• _Description of the task_:
Each entry is to be repeated word for word, and the images are to be dropped.

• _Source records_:
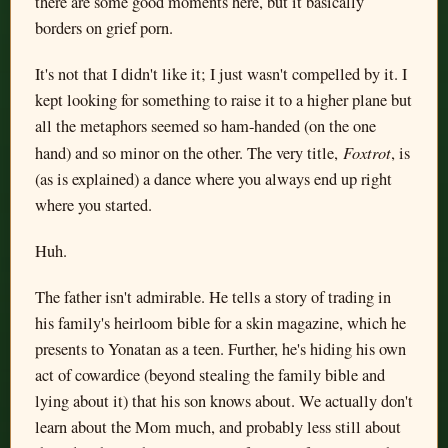
there are some good moments here, but it basically
borders on grief porn.
It's not that I didn't like it; I just wasn't compelled by it. I
kept looking for something to raise it to a higher plane but
all the metaphors seemed so ham-handed (on the one
Foxtrot
hand) and so minor on the other. The very title,
, is
(as is explained) a dance where you always end up right
where you started.
Huh.
The father isn't admirable. He tells a story of trading in
his family's heirloom bible for a skin magazine, which he
presents to Yonatan as a teen. Further, he's hiding his own
act of cowardice (beyond stealing the family bible and
lying about it) that his son knows about. We actually don't
learn about the Mom much, and probably less still about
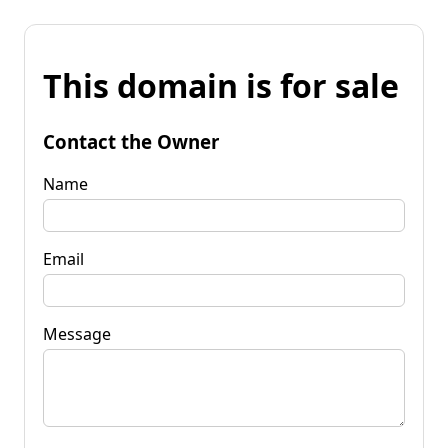
This domain is for sale
Contact the Owner
Name
Email
Message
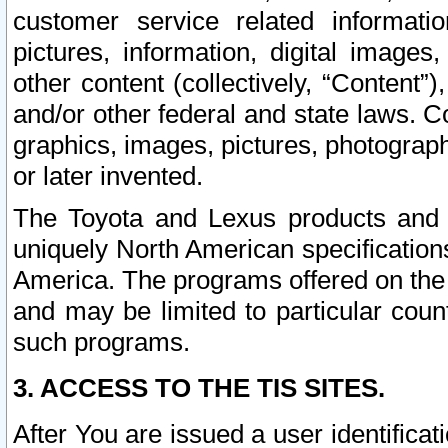
customer service related informati
pictures, information, digital images,
other content (collectively, “Content”)
and/or other federal and state laws. C
graphics, images, pictures, photograp
or later invented.
The Toyota and Lexus products and s
uniquely North American specification
America. The programs offered on the 
and may be limited to particular coun
such programs.
3. ACCESS TO THE TIS SITES.
After You are issued a user identifica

• _Exercise result_:
there are some good moments here, but it basically
borders on grief porn.
It's not that I didn't like it; I just wasn't compelled by it. I
kept looking for something to raise it to a higher plane but
all the metaphors seemed so ham-handed (on the one
Foxtrot
hand) and so minor on the other. The very title,
, is
(as is explained) a dance where you always end up right
where you started.
Huh.
The father isn't admirable. He tells a story of trading in
his family's heirloom bible for a skin magazine, which he
presents to Yonatan as a teen. Further, he's hiding his own
act of cowardice (beyond stealing the family bible and
lying about it) that his son knows about. We actually don't
learn about the Mom much, and probably less still about
This domain is for sale
Contact the Owner
Name
Email
Message
customer service related informati
pictures, information, digital images,
other content (collectively, “Content”)
and/or other federal and state laws. C
graphics, images, pictures, photograp
or later invented.
The Toyota and Lexus products and s
uniquely North American specification
America. The programs offered on the 
and may be limited to particular coun
such programs.
3. ACCESS TO THE TIS SITES.
After You are issued a user identifica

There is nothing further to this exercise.